Alimony in a Divorce Case in Montana
In Montana, the term alimony is often called "maintenance." Alimony or maintenance refers to the money that one spouse is required to pay the other spouse. Alimony can be paid in a lump sum or in periodic payments over a term of years.
Alimony is separate from child support. It is important to remember that different tax consequences apply to the payments depending on whether it is classified as maintenance or child support.
Alimony is more likely to be ordered with the husband and wife have been married for several years and the lower income spouse lacks the means to provide for his or her reasonable needs. The court will consider the fact that one spouse stayed home to take care of the needs of the higher-income spouse. When the lower-income spouse is unable to support himself or herself by finding a job, the lower-income spouse will often request in the Petition that the court order the other spouse to pay maintenance.

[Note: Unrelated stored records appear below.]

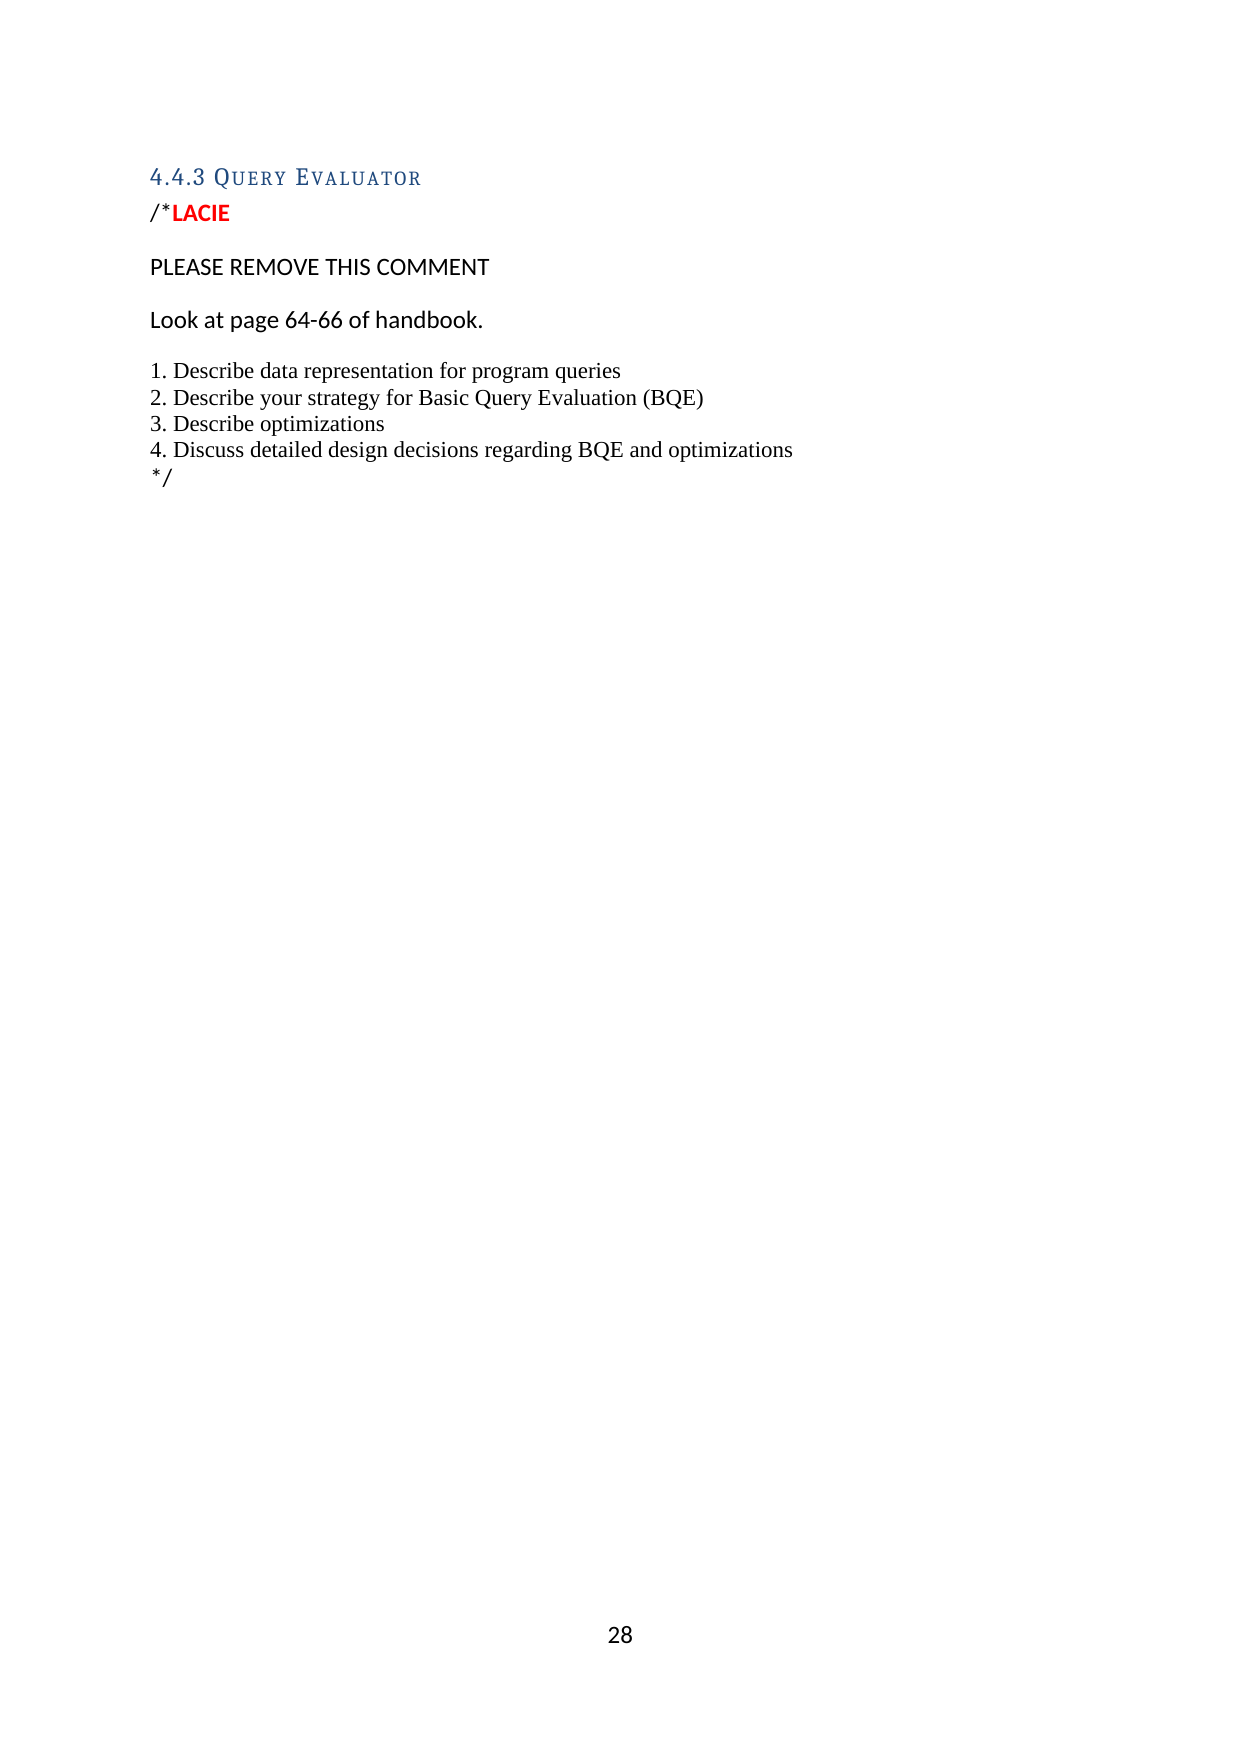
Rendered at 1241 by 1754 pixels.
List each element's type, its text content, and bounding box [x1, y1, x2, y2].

text /*LACIE [150, 197, 1090, 228]
subtitle 4.4.3 Query Evaluator [150, 162, 1090, 191]
text Look at page 64-66 of handbook. [150, 304, 1090, 334]
text PLEASE REMOVE THIS COMMENT [150, 251, 1090, 281]
text 1. Describe data representation for program queries [150, 357, 1090, 383]
text 2. Describe your strategy for Basic Query Evaluation (BQE) [150, 383, 1090, 410]
text 4. Discuss detailed design decisions regarding BQE and optimizations [150, 436, 1090, 463]
text */ [150, 463, 1090, 493]
text 3. Describe optimizations [150, 410, 1090, 436]
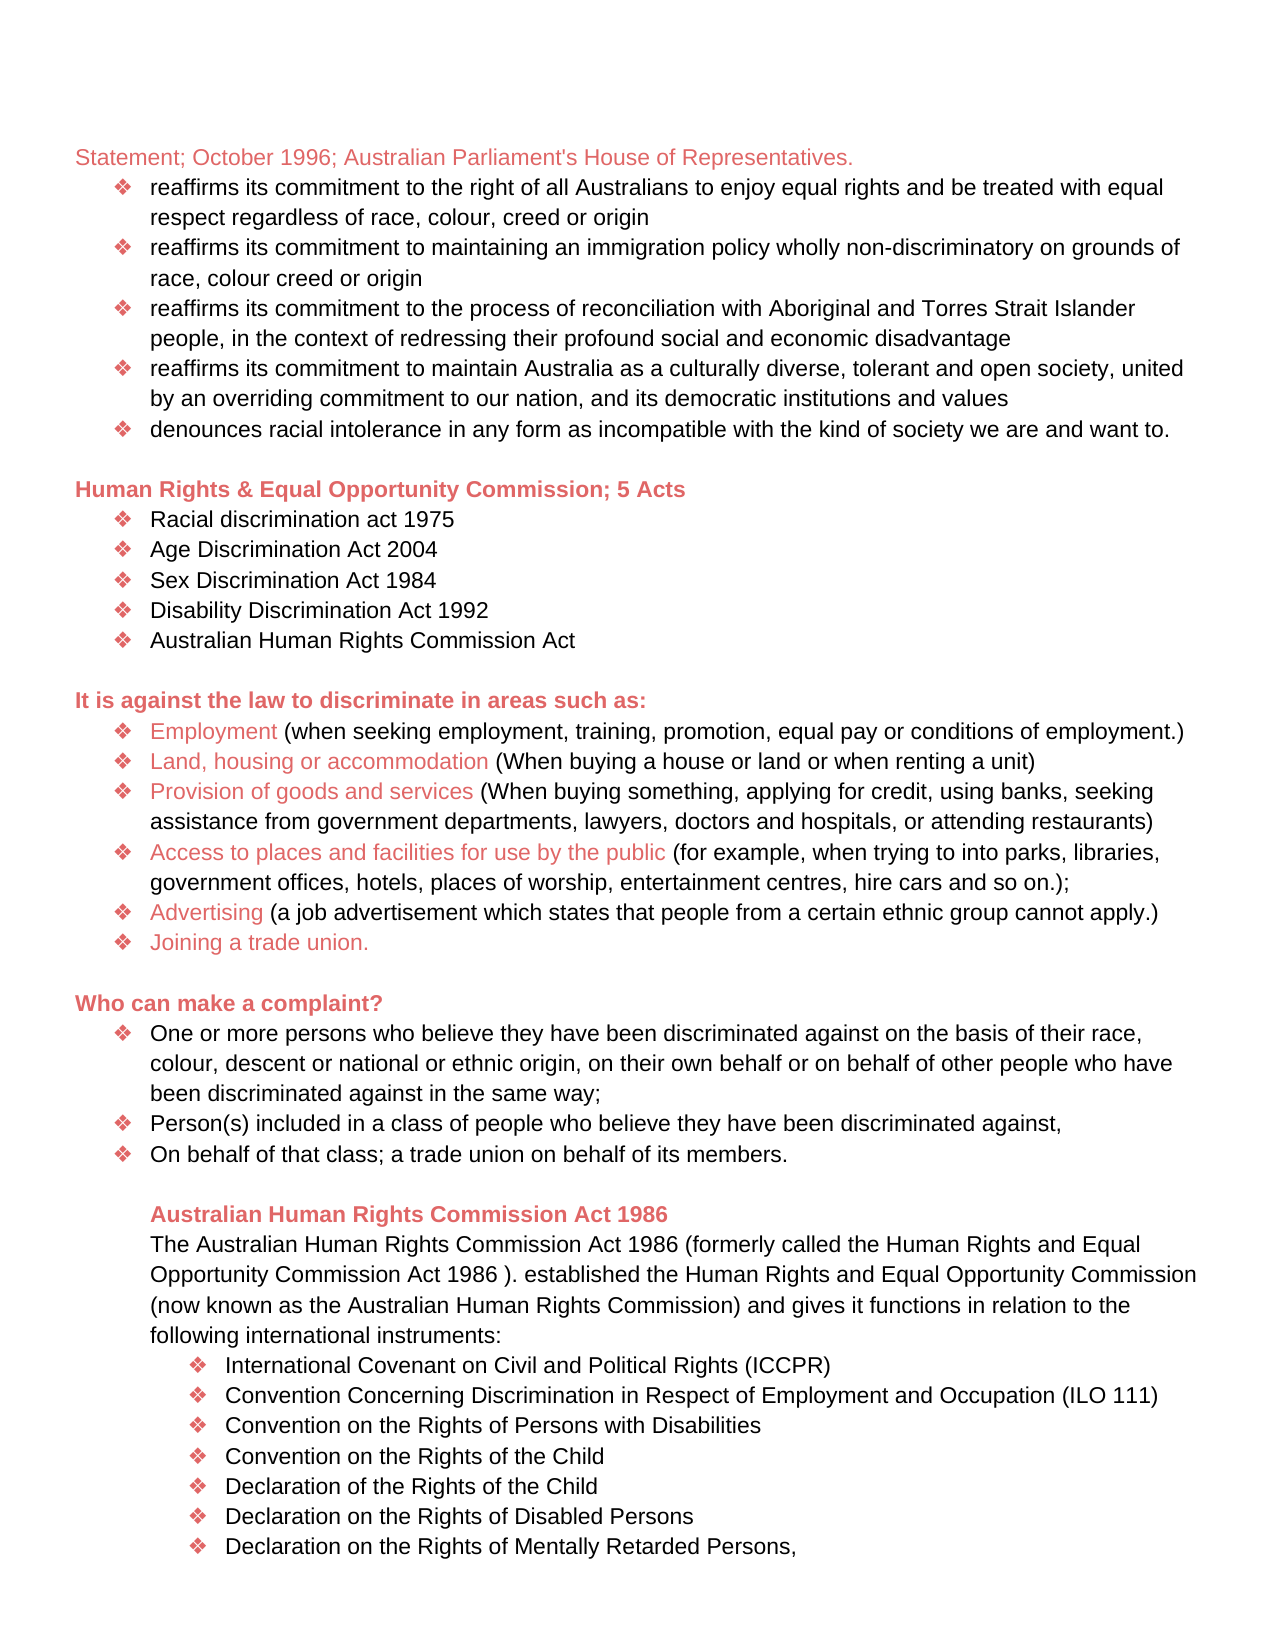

When the lower-income spouse is unable to support himself or herself by finding a job after the marriage is over, the lower-income spouse will often request in the Petition that the court order the other spouse to pay maintenance.
The Distribution of Assets in a Divorce Case
During the dissolution of marriage, the court will decide whether the property that belongs to the married couple should be awarded to the husband or to the wife. When determining the equitably distribute the property and assets of the marriage, the court will consider the factors explained in M.C.A. ß 40-4-202.
The factors for determining the equitable distribution of property acquired during the marriage include:
- How long the marriage lasted;
- The needs of each party based on their age, health, occupation, income, vocational skills, estate, liabilities, and debts;
- The needs of the husband or wife;
- If children are involved in the divorce, the parenting arrangements;
- Whether one spouse will receive maintenance or alimony;
- The opportunity for both parties to acquire income and assets in the future; and
- The contribution of a spouse as a homemaker to the family.
Forms to End your Marriage in Montana - Visit the website of the Montana Supreme Court to find forms for Divorce, Dissolution of Marriage, Legal Separation, and Annulment. The forms on the website including the Petition for Dissolution of Marriage either with or without children, the Joint Petition for Dissolution of Marriage, the Summary Dissolution Packet, the Answer to Dissolution for, and the Affidavit for Entry of Decree of Dissolution of Marriage Without Hearing.
Montana Statutes for Divorce Law - The statutes for “Termination Of Marriage, Child Custody, Support are found in Montana Code Annotated at Title 40, Chapter 4. Find information on Separation, Dissolution of Marriage, Support, Custody, Visitation, and Related Provisions, and Family Law Mediation.
This article was last updated on Friday, August 18, 2017.